Example using IBM_DB_DBI

""" Example program using IBM_DB against Db2"""
import os
import sys
import getpass
import platform
import ibm_db_dbi

# --------------------------------------------------
# Database Connection Settings
# --------------------------------------------------
database = "sample"
hostname = "modi"
userid = "db2inst1"
password = "mypasswd"
port = 50000

connect_string = "ATTACH=FALSE;"
# connect_string += "PROTOCOL=TCPIP;PORT=" + str(port) + ";"

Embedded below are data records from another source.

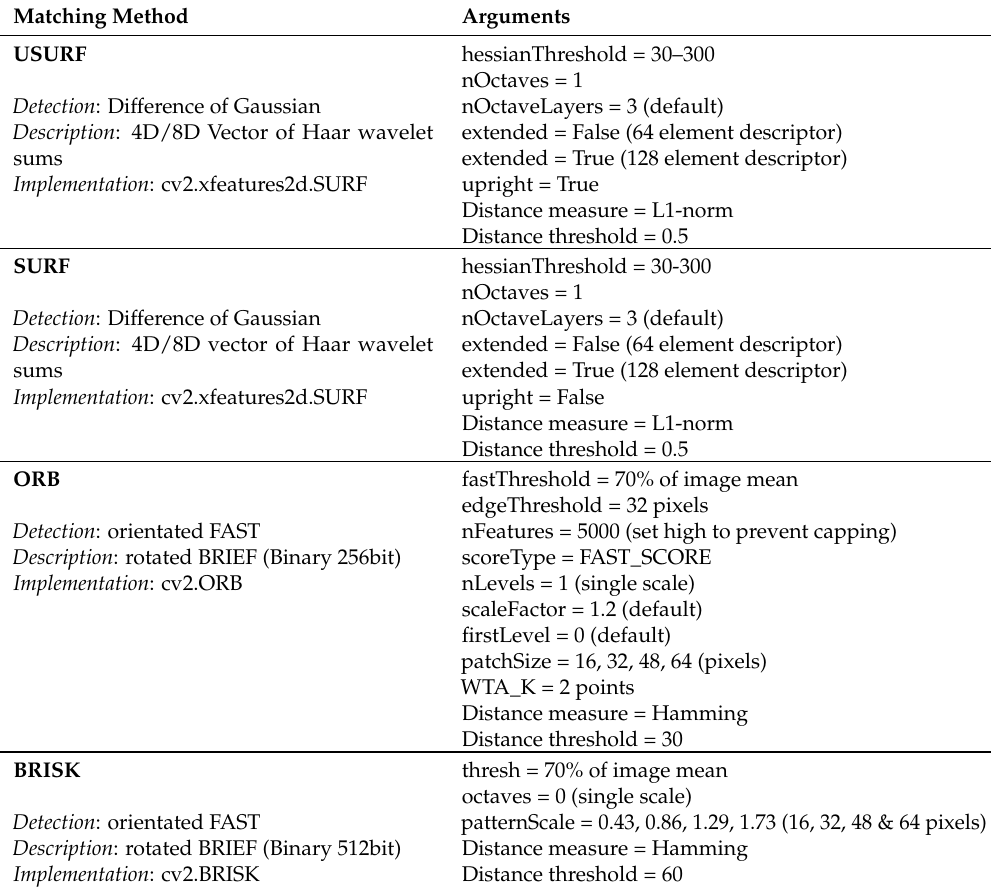
Table 2. Summary of feature description methods, OpenCV python implementation, and parameters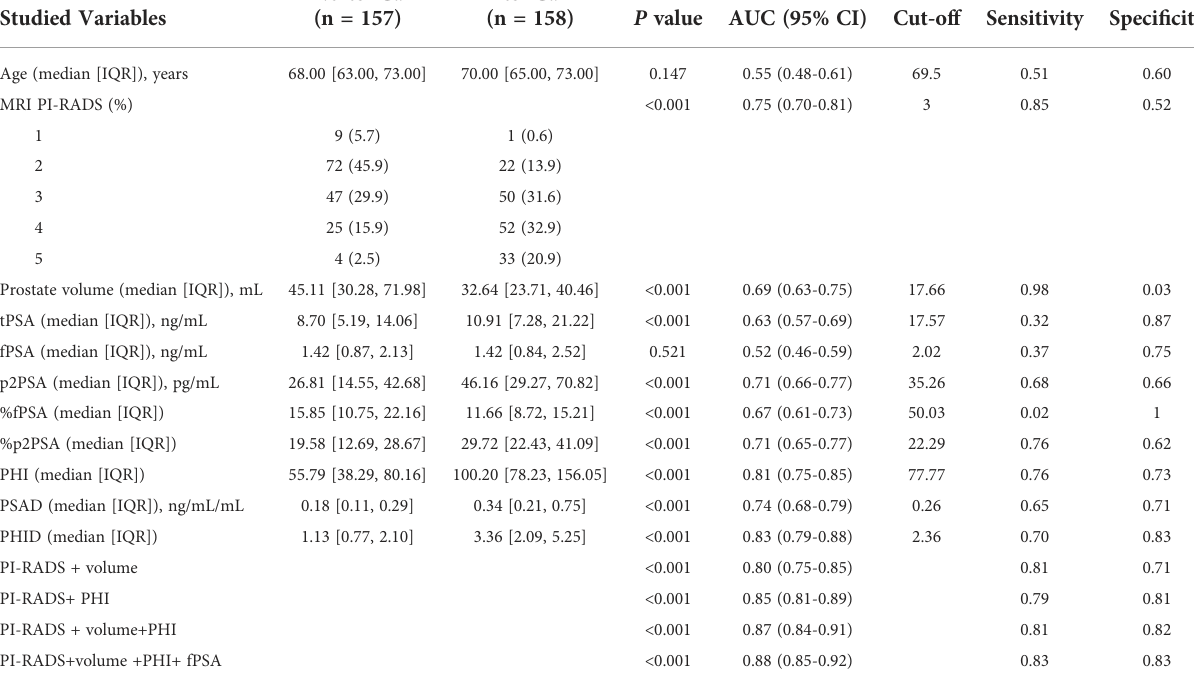
TheAUCofthematchingROCcurvewiththe95%con fi denceinterval(CI)isprovidedforeachvariable.AccordingtotheYoudenindexmaximization,thebestthresholdforthediagnosis ofPCaisprovidedwiththeachievedsensitivityandspeci fi city.Casesarede fi nedasindividualswithvaluesequaltoormorethanthethreshold,withtheexceptionofprostatevolume,which istheinverse.PI-RADS,ProstateImagingReportingandDataSystem;tPSA,totalprostatespeci fi cantigen;p2PSA,[ − 2]proPSA;%fPSA,freePSA/totalPSA;%p2PSA,p2PSA/freePSA;PHI, prostate health index; PSAD, PSA density, PSA/Prostate volume; PHID, PHI density, PHI/Prostate volume; AUC, area under curve; ROC, receiver operating characteristic.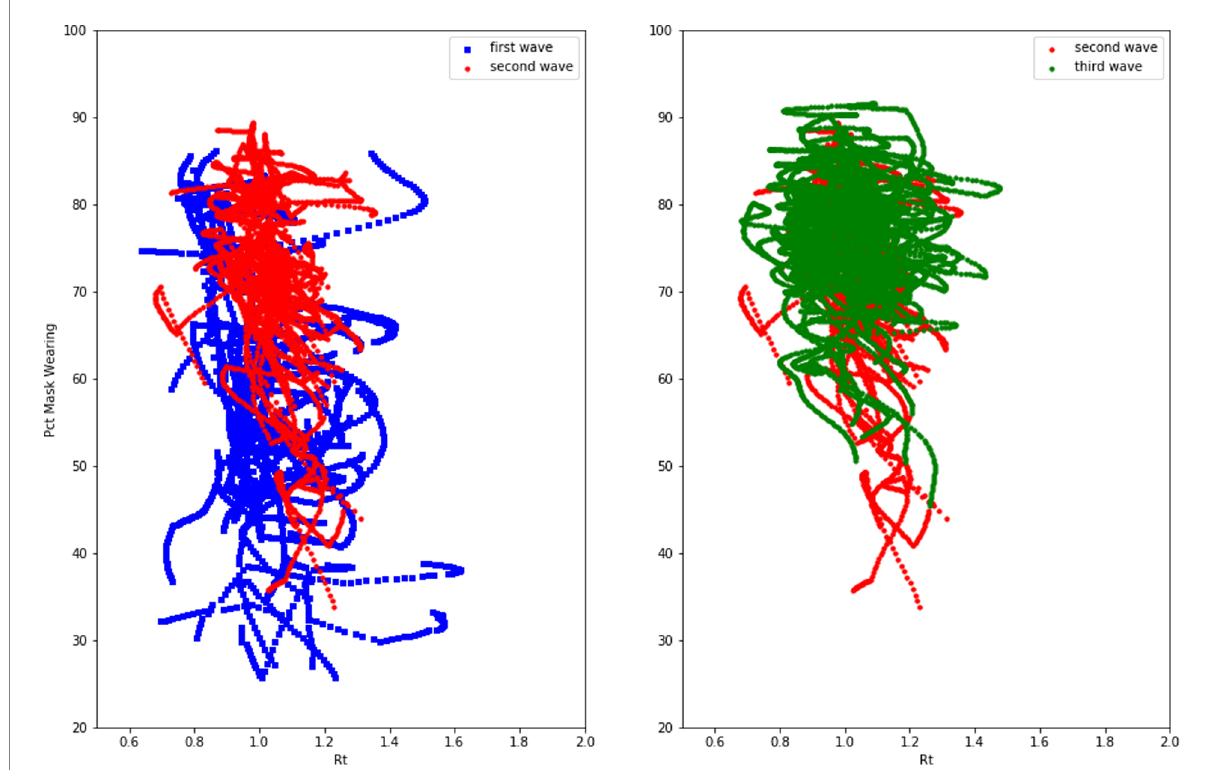
FIGURE 13 Scatter plot of mask wearing rates by Rt over three waves of COVD-19 in the United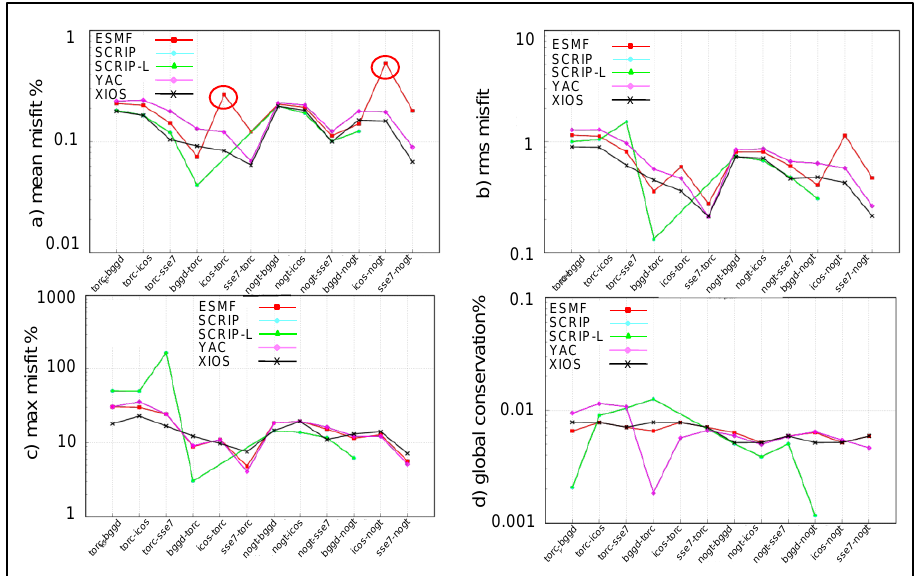
Figure 14. ( a ) Mean, ( b ) rms, ( c ) maximum misfit, and ( d ) source global conservation for the different pairs of grids for the harmonic function for second-order conservative remapping with FRACAREA normalisation. The red circles identify anomalous regriddings for ESMF when the source grid is the icosahedral one ( icos ) detailed in the text.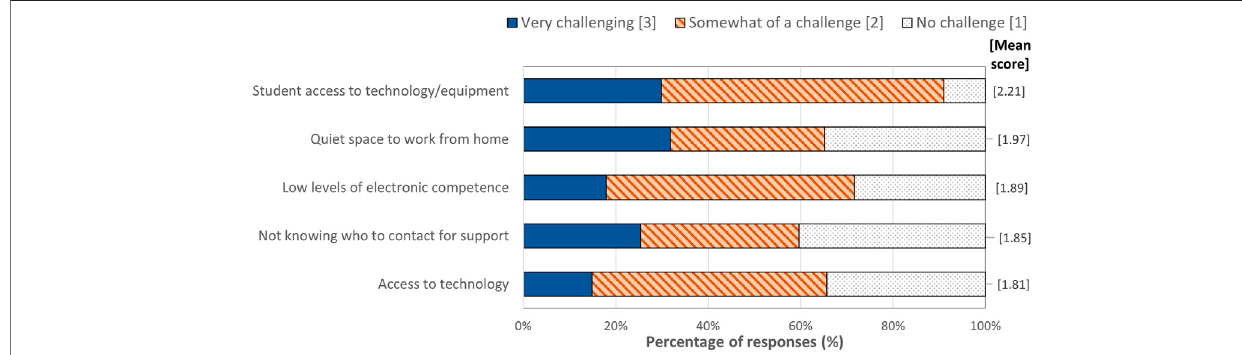
FIGURE 1 | Challenges in IT resources and support when transitioning to online teaching.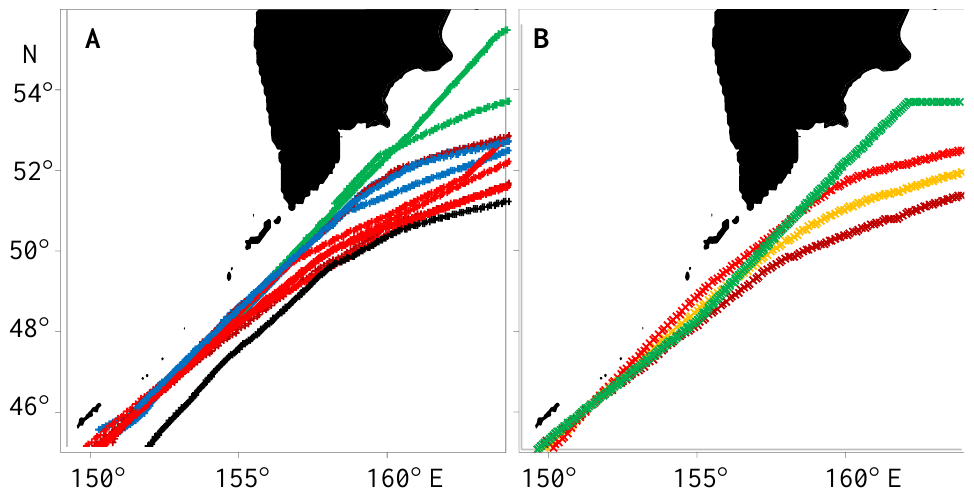
Figure 2. Underway measurement tracks. ( A ) — winter (red — 13 — 15.01.1998, 09 — 11.02.2000, 15 — 16.03.2000, 01 — 03.02.2018; brown — 30.01. — 01.02.1999, 14 — 16.03.1999; black — 27 — 28.01.2001; blue — 31.01. — 02.02.2003, 28 — 29.02.2020; green — 16 — 18.01.2013, 16 — 18.02.2013), ( B ) — spring – summer (light brown — 13 — 15.06.1995, dark brown — 16 — 18.07.1998, red — 01 — 03.07.1999, green —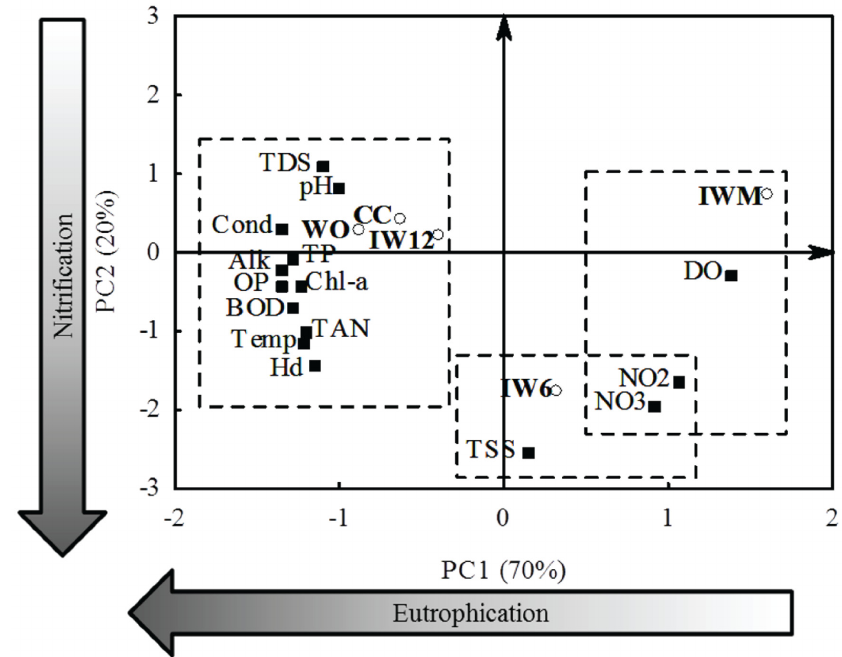
Figure 3. Interpolation of eigenvalues from the matrix of water variables. First two axis from the principal component analysis (PCA). Open circles = sites, filled squares = water variables. CC= close to cages in the open-pond, WO= water outlet, IW12= water inlet receiving effluents from 12 fishponds, IW6= water inlet receiving effluents from 6 fishponds, IWM= water inlet opening into a macrophyte bed, Alk= alkalinity, BOD= 5-day biochemical oxygen demand, Chl-a= chlorophyll-a, Cond= conductivity, DO= dissolved oxygen, Hd= hardness, NO2= nitrite, NO3= nitrate, OP= orthophosphate, TAN= total ammonia nitrogen, TDS= total dissolved solids, Temp = temperature, TP= total phosphorus, TSS= total suspended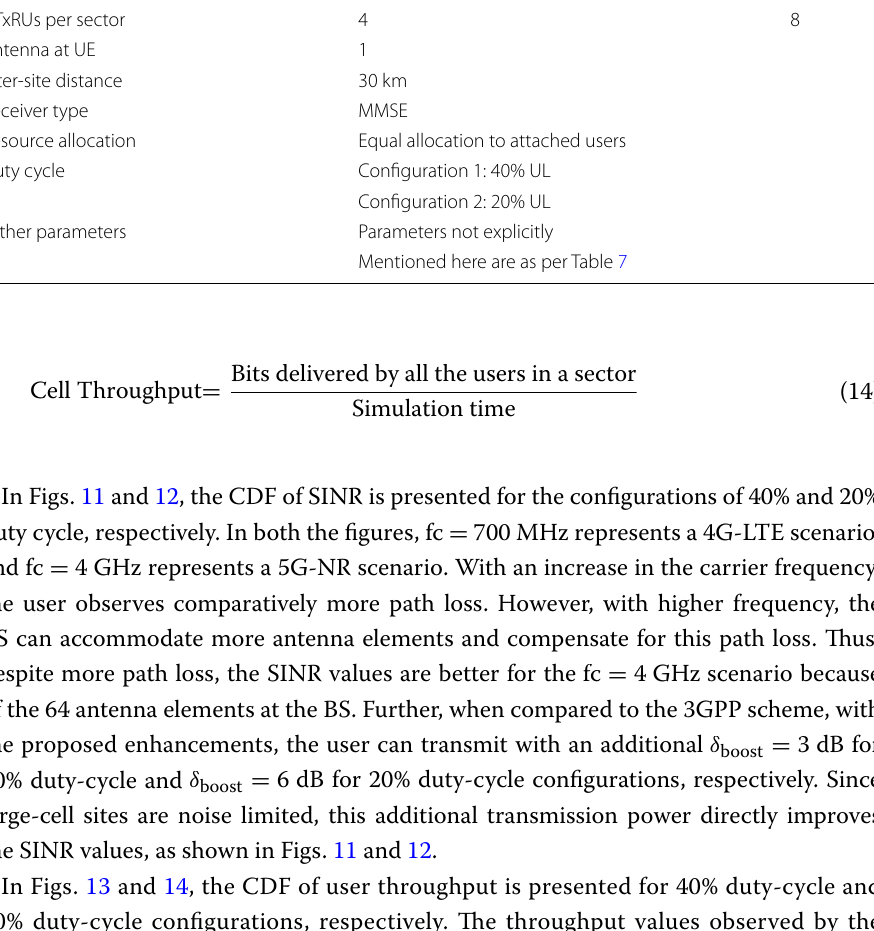
Table 8 Simulation parameters for system-level evaluation Parameter Scenario 1 Scenario 2 Carrier frequency (fc) 700 MHz 4 GHz N P Antenna at BS [ M × ×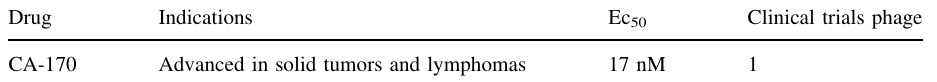
Table 2 PD(L)-1 inhibitors ongoing clinical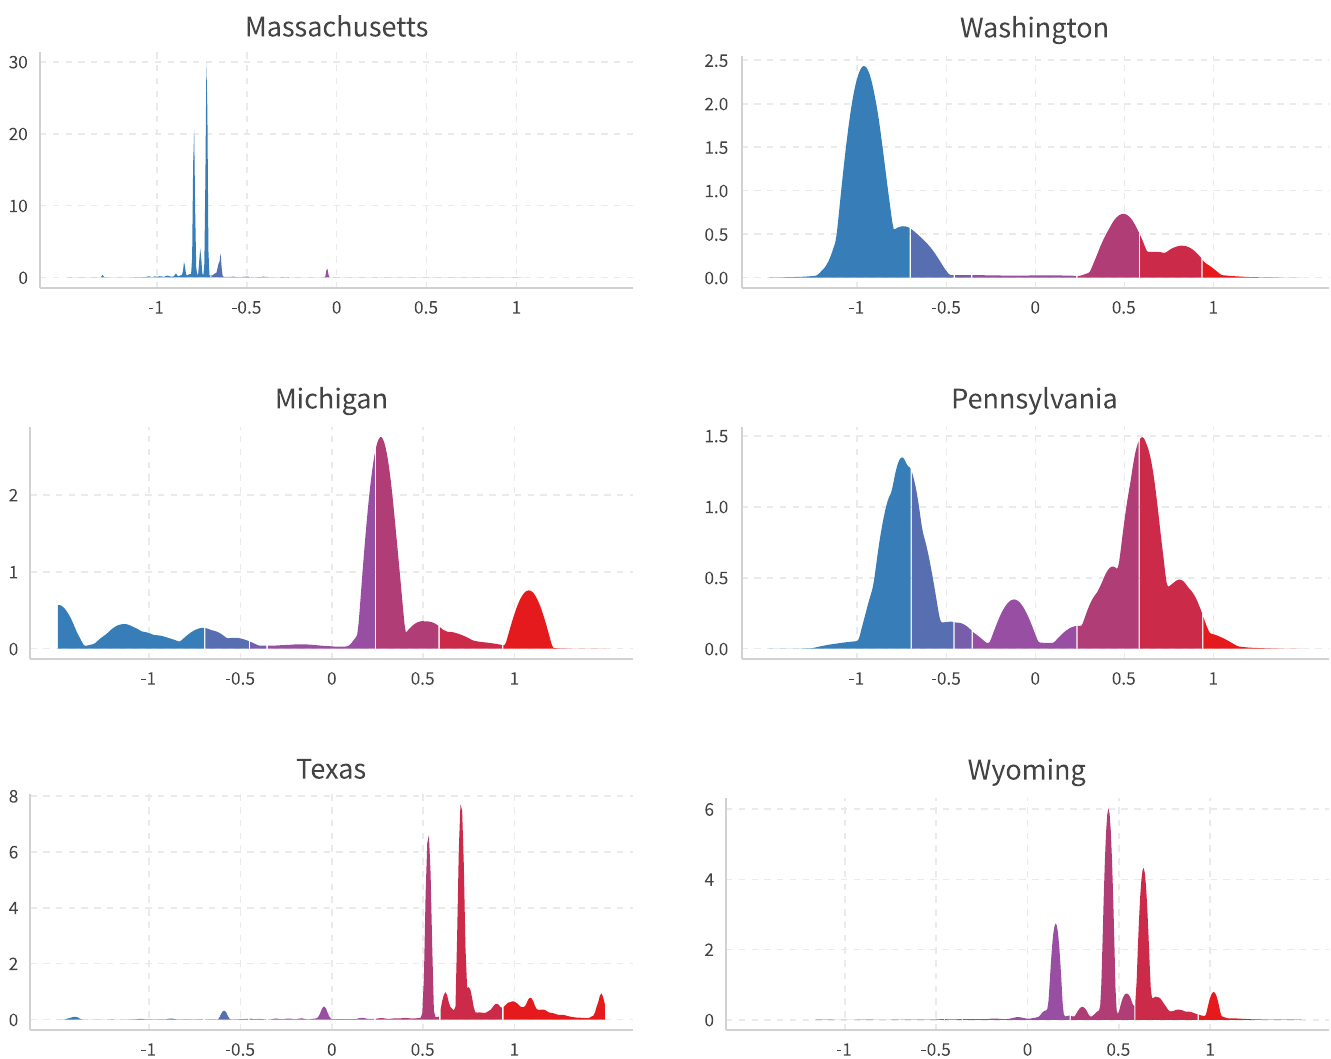
Fig 9. Users in selected states, politician-only method [1]. This figure shows user ideology estimate using only politician pages [1]. States are guessed by the maximum state on likes of national politicians (Sen, Rep, Gov). Colors represent matching densities with self-reported ideology shares in 2016 General Social Surveys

connect_options = { "SQL_ATTR_INFO_PROGRAMNAME": "JHMTESTHELPERS", # 20 char max
                    "SQL_ATTR_INFO_USERID" : getpass.getuser(),    # 255 char max
                    "SQL_ATTR_INFO_WRKSTNNAME" : platform.node()   # 255 char max
                  }
# --------------------------------------------------
hdbi = None  # Connection Object
# --------------------------------------------------

try:
    hdbi = ibm_db_dbi.connect(connect_string,
        host=hostname, database=database,
        user=userid, password=password,
        conn_options=connect_options)
except ibm_db_dbi.Warning as warn:
    print("Connection warning:", warn)
except ibm_db_dbi.Error as err:
    print("connection error:", err)
    sys.exit(1)

if hdbi:
    print("connected")

# --------------------------------------------------
# Query 1
# --------------------------------------------------
print("\nQuery1 begin")

my_sql = """select distinct tabschema, tabname
             from syscat.tables
            where tabschema = 'DB2INST1';
"""

my_cursor = hdbi.cursor()

try:
    my_cursor.execute(my_sql)
except Exception as err:
    print("Error on Execute", err)

try:
    my_tables = my_cursor.fetchall()
except Exception as err:
    print("Error on Fetch", err)

for (tabschema,tablename) in my_tables:
    print(tabschema,tablename)

# --------------------------------------------------
# Query 2
# --------------------------------------------------
print("\nQuery2 begin")

my_sql = """select distinct tabschema, tabname
             from syscat.tables
            where tabschema = ?
              and type = ?;
"""

my_params = ("DB2INST1", "T")
my_cursor.execute(my_sql, my_params)

print("Cursor column descriptions")
for column_variable in my_cursor.description:
    print(column_variable)

column_name1 = my_cursor.description[0][0]
column_name2 = my_cursor.description[1][0]

my_tables = my_cursor.fetchall()

if my_tables:
    print("\n")
    print(column_name1, column_name2)
    for (tabschema,tablename) in my_tables:
        print(tabschema,tablename)

if my_cursor:
    my_cursor.close()

# --------------------------------------------------
# Clean up
# --------------------------------------------------
if hdbi:
    if hdbi.close():
        print("disconnected")

print("done")

Conclusion

As you can see from the full examples, using the Python Database API (as implemented in ibm_db_dbi) is a bit cleaner than the CLI-oriented syntax. The exception handling is more along modern expectations and proper classes with methods feels better to use.

Before playing with Python, I had not used the Db2 CLI in many years, mostly because I was doing a lot more Ruby and COBOL programming. Once I began playing with Python, the Db2 interface implemented by ibm_db felt like returning to the old days. The ibm_db_dbi interface documentation was not as clear, so I did not investigate it too much. Now that I have, I expect I will switch to using the ibm_db_dbi interface for my efforts.